Sunburn can be caused by overexposure to the sun or even a sun lamp. At high altitudes sunburn can occur even on an overcast summer day. Some medicines can trigger severe sensitivity to sunlight and rarely it can be caused by exposure to radioactivity.

Most sunburn is superficial. In severe cases, the skin is a lobster red in colour and blistered - the casualty may also be suffering from heatstroke.


Sunburn is often recognised by:

  • Reddened skin.
  • Pain in the area of the burn.
  • Later there may be blistering to the affected skin.


Your aims when dealing with somebody with sunburn is to move the casualty out of the sun or away from the source of the sunburn and to relieve any discomfort and pain.

Caution though, if there is extensive blistering or any other skin damage you need to seek medical advice.
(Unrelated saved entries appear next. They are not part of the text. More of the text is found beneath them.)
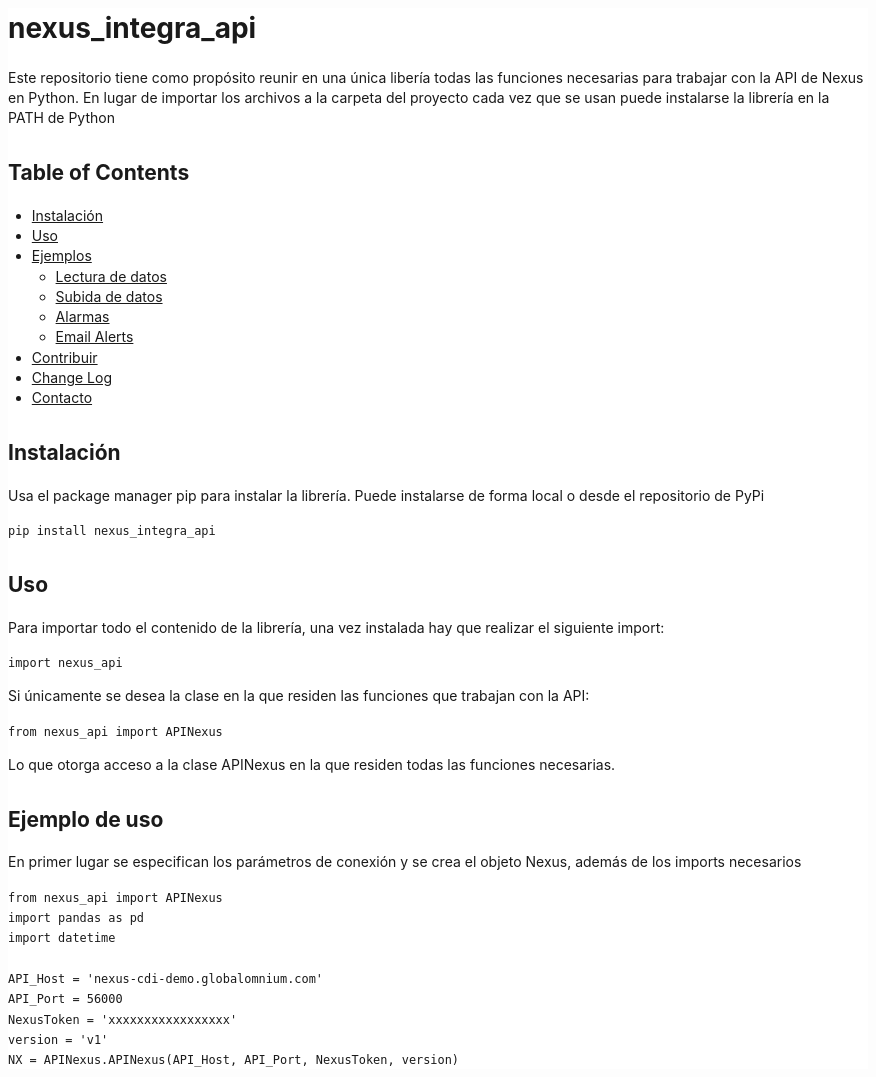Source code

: # nexus_integra_api
Este repositorio tiene como propósito reunir en una única libería todas las funciones necesarias para trabajar con la API de Nexus en Python.
En lugar de importar los archivos a la carpeta del proyecto cada vez que se usan puede instalarse la librería en la PATH de Python 

## Table of Contents

* [Instalación](#instalacion)
* [Uso](#uso)
* [Ejemplos](#ejemplos)
  * [Lectura de datos](#lectura)
  * [Subida de datos](#subida)
  * [Alarmas](#alarmas)
  * [Email Alerts](#email)
* [Contribuir](#contribuir)
* [Change Log](#changelog)
* [Contacto](#contacto)

## Instalación <a class="anchor" id="instalacion"></a>

Usa el package manager pip para instalar la librería. Puede instalarse de forma local o desde el repositorio de PyPi

```
pip install nexus_integra_api
```

## Uso <a class="anchor" id="uso"></a>
Para importar todo el contenido de la librería, una vez instalada hay que realizar el siguiente import:

    import nexus_api
Si únicamente se desea la clase en la que residen las funciones que trabajan con la API:

    from nexus_api import APINexus
Lo que otorga acceso a la clase APINexus en la que residen todas las funciones necesarias.

## Ejemplo de uso <a class="anchor" id="ejemplos"></a>

En primer lugar se especifican los parámetros de conexión y se crea el objeto Nexus, además de los imports necesarios
```
from nexus_api import APINexus
import pandas as pd
import datetime

API_Host = 'nexus-cdi-demo.globalomnium.com'  
API_Port = 56000 
NexusToken = 'xxxxxxxxxxxxxxxxx' 
version = 'v1'
NX = APINexus.APINexus(API_Host, API_Port, NexusToken, version)
```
  • With minor sunburn cover the casualty’s skin with light clothing or a towel.
  • Move them into the shade or preferably indoors.
  • Cool the skin by sponging it with cool water or by soaking the affected area in a cold bath or a cool shower for ten minutes.
  • Encourage the casualty to have frequent sips of cold water.
  • If the burns are mild calomine lotion or an aftersun preparation may soothe them.
  • For severe sunburn obtain medical aid.